Im Grunde ist es mir völlig egal, wen die Redaktion des Kickers auf der Torhüter-Position auf welchem Rang oder Niveau sieht. Wirkliche Experten auf diesem Gebiet sind im Gremium augenscheinlich rar gesät.

Platzierungen werden häufig damit begründet, dass dieser oder jener Bundesliga-Keeper einen bestimmten Notenschnitt über die Saison verteilt hat – logischerweise vom selben Gremium vergeben, das am Ende die Jahresbilanz zieht.

Als würde ich als Grund für eine Gehaltserhöhung meinem Chef sagen, dass meine Kund*innen zwar nicht immer zufrieden mit mir sind, ich mir selbst aber immer Bestnoten geben würde und eine Gehaltserhöhung daher verdient habe.

Bei dieser Rangliste gibt es, vor allem auf der Torwartposition, zwei grundlegende Probleme.

 

Der Wert von Torhütern für eine Mannschaft

Feldspieler können auf eine ganze Saison verteilt einen eindeutig messbaren Einfluss auf die Platzierung der eigenen Mannschaft nehmen. Durch Tore oder Vorlagen können sie das Endergebnis unmittelbar bestimmen.

Torhüter können dies auch durch Paraden, doch ein Tor werden sie in 99,9% der Spielzeiten nicht erzielen. Und drei Punkte sind nun mal mehr Wert als einer. Im Zweifel kann dir ein Keeper also in der gesamten Saison in jedem Spiel die Null halten und du hast am Ende trotzdem nur 34 Punkte auf dem Konto.

Die Anzahl der Zu-Null-Spiele ist nicht unbedingt ausschlaggebend für den Wert eines Keepers, aber immerhin ein Indiz dafür, dass da eventuell ein fähiger Typ in der Kiste steht.

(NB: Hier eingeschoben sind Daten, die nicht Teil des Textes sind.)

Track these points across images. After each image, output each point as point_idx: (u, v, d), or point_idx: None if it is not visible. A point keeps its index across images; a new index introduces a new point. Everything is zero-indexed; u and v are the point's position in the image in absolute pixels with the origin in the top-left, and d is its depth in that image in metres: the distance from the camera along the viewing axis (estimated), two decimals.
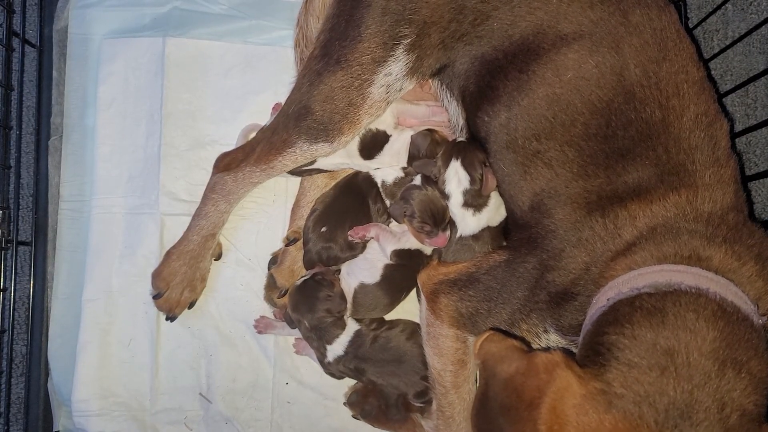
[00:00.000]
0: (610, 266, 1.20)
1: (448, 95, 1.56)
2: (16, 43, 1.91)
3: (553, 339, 1.27)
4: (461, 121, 1.57)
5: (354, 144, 1.66)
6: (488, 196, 1.53)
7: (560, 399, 0.96)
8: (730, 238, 1.16)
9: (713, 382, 0.96)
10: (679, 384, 0.96)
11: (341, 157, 1.68)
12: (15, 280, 1.88)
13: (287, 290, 1.73)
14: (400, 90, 1.53)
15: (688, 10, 1.95)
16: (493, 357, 1.11)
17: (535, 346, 1.31)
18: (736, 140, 1.87)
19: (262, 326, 1.79)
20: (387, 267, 1.66)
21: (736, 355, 0.99)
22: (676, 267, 1.12)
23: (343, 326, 1.65)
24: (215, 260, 1.81)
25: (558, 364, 0.99)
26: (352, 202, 1.72)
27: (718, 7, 1.81)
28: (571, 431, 0.93)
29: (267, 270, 1.82)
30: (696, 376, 0.97)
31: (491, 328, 1.35)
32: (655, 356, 1.00)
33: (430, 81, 1.59)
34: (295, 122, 1.55)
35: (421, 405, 1.66)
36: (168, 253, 1.73)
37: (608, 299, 1.14)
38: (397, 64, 1.48)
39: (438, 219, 1.56)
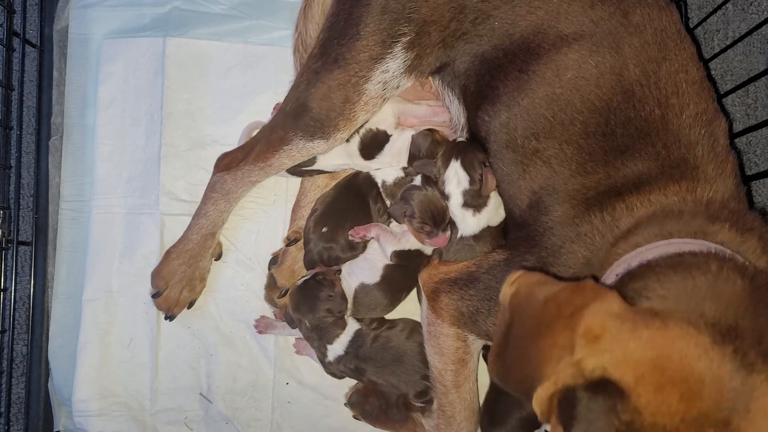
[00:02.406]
0: (612, 252, 1.19)
1: (450, 94, 1.56)
2: (16, 43, 1.91)
3: None
4: (463, 120, 1.57)
5: (354, 144, 1.66)
6: (488, 196, 1.53)
7: (604, 309, 0.91)
8: (732, 219, 1.16)
9: (751, 320, 0.93)
10: (719, 311, 0.93)
11: (342, 158, 1.68)
12: (15, 280, 1.88)
13: (287, 290, 1.73)
14: (397, 87, 1.53)
15: (689, 10, 1.95)
16: (529, 285, 1.06)
17: None
18: (737, 140, 1.87)
19: (262, 326, 1.79)
20: (387, 267, 1.66)
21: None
22: (684, 240, 1.11)
23: (343, 326, 1.65)
24: (215, 260, 1.81)
25: (609, 290, 0.95)
26: (352, 202, 1.72)
27: (719, 7, 1.81)
28: (608, 338, 0.88)
29: (267, 270, 1.82)
30: (732, 311, 0.94)
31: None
32: (691, 297, 0.97)
33: (431, 80, 1.59)
34: (293, 120, 1.55)
35: (422, 404, 1.66)
36: (167, 252, 1.73)
37: (617, 275, 1.12)
38: (395, 62, 1.48)
39: (438, 219, 1.56)
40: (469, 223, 1.54)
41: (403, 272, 1.66)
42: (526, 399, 0.96)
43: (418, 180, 1.62)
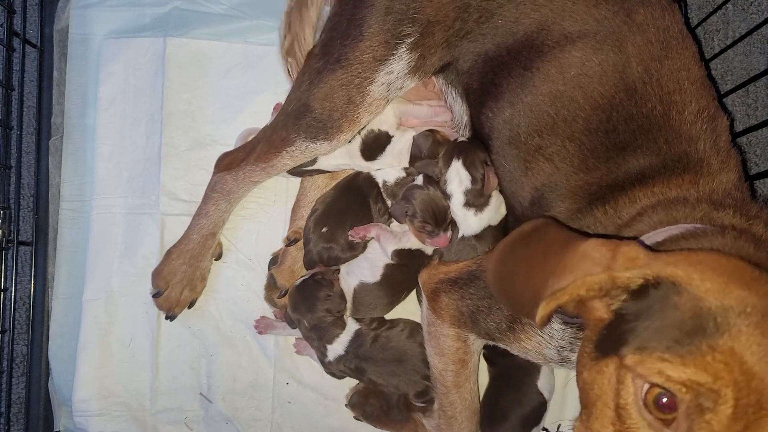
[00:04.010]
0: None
1: (453, 92, 1.56)
2: (16, 43, 1.90)
3: (556, 328, 1.26)
4: (465, 119, 1.57)
5: (356, 145, 1.66)
6: (489, 196, 1.53)
7: (640, 246, 0.89)
8: (736, 206, 1.16)
9: None
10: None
11: (343, 158, 1.68)
12: (15, 280, 1.87)
13: (287, 290, 1.72)
14: (400, 88, 1.53)
15: (689, 10, 1.96)
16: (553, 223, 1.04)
17: (537, 338, 1.30)
18: (737, 140, 1.88)
19: (262, 326, 1.79)
20: (387, 266, 1.66)
21: None
22: (692, 225, 1.10)
23: (343, 326, 1.64)
24: (216, 260, 1.81)
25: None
26: (352, 203, 1.72)
27: (719, 7, 1.81)
28: (646, 258, 0.86)
29: (267, 270, 1.81)
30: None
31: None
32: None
33: (434, 79, 1.59)
34: (295, 120, 1.55)
35: (423, 404, 1.66)
36: (168, 252, 1.73)
37: None
38: (399, 63, 1.48)
39: (439, 219, 1.56)
40: (470, 223, 1.54)
41: (403, 272, 1.65)
42: (527, 304, 0.93)
43: (420, 180, 1.62)
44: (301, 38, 1.74)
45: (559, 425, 1.74)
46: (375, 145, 1.66)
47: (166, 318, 1.77)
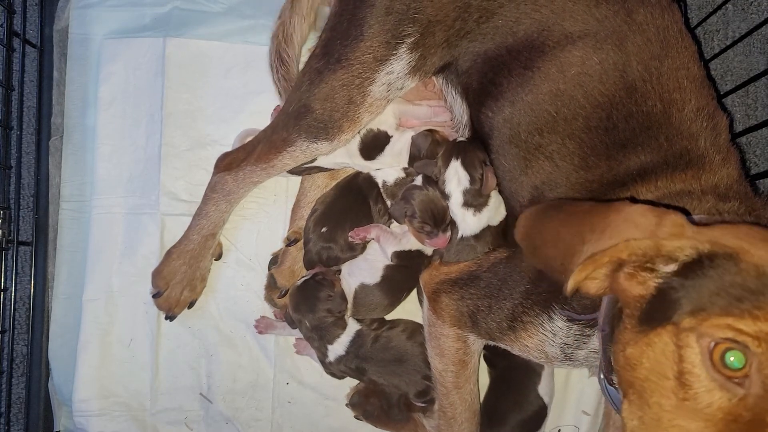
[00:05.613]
0: None
1: (453, 92, 1.56)
2: (16, 43, 1.91)
3: (560, 326, 1.26)
4: (465, 118, 1.57)
5: (355, 144, 1.65)
6: (488, 196, 1.53)
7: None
8: (741, 200, 1.16)
9: None
10: None
11: (342, 157, 1.67)
12: (15, 281, 1.87)
13: (287, 290, 1.73)
14: (401, 88, 1.53)
15: (689, 10, 1.96)
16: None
17: (539, 336, 1.30)
18: (737, 140, 1.88)
19: (262, 326, 1.79)
20: (387, 268, 1.66)
21: None
22: (702, 215, 1.10)
23: (343, 326, 1.65)
24: (216, 260, 1.81)
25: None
26: (352, 203, 1.72)
27: (719, 7, 1.81)
28: (691, 230, 0.86)
29: (267, 270, 1.81)
30: None
31: None
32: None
33: (434, 79, 1.59)
34: (295, 121, 1.55)
35: (423, 404, 1.66)
36: (168, 252, 1.73)
37: None
38: (400, 63, 1.48)
39: (438, 219, 1.56)
40: (469, 222, 1.54)
41: (403, 273, 1.66)
42: (558, 269, 0.92)
43: (419, 180, 1.62)
44: (287, 24, 1.75)
45: (559, 430, 1.75)
46: (374, 145, 1.66)
47: (166, 318, 1.77)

Gerade die Aufsteiger-Teams der jüngeren Bundesliga-Historie haben gezeigt, wie wichtig ein sicherer Rückhalt sein kann. Ob Gikiewicz damals bei Union Berlin, Kobel und Ortega vergangene Saison bei ihren Teams oder in diesem Jahr Riemann: Allesamt zeigten sie überdurchschnittliche Leistungen und trugen zum Klassenerhalt ihrer Mannschaften bei.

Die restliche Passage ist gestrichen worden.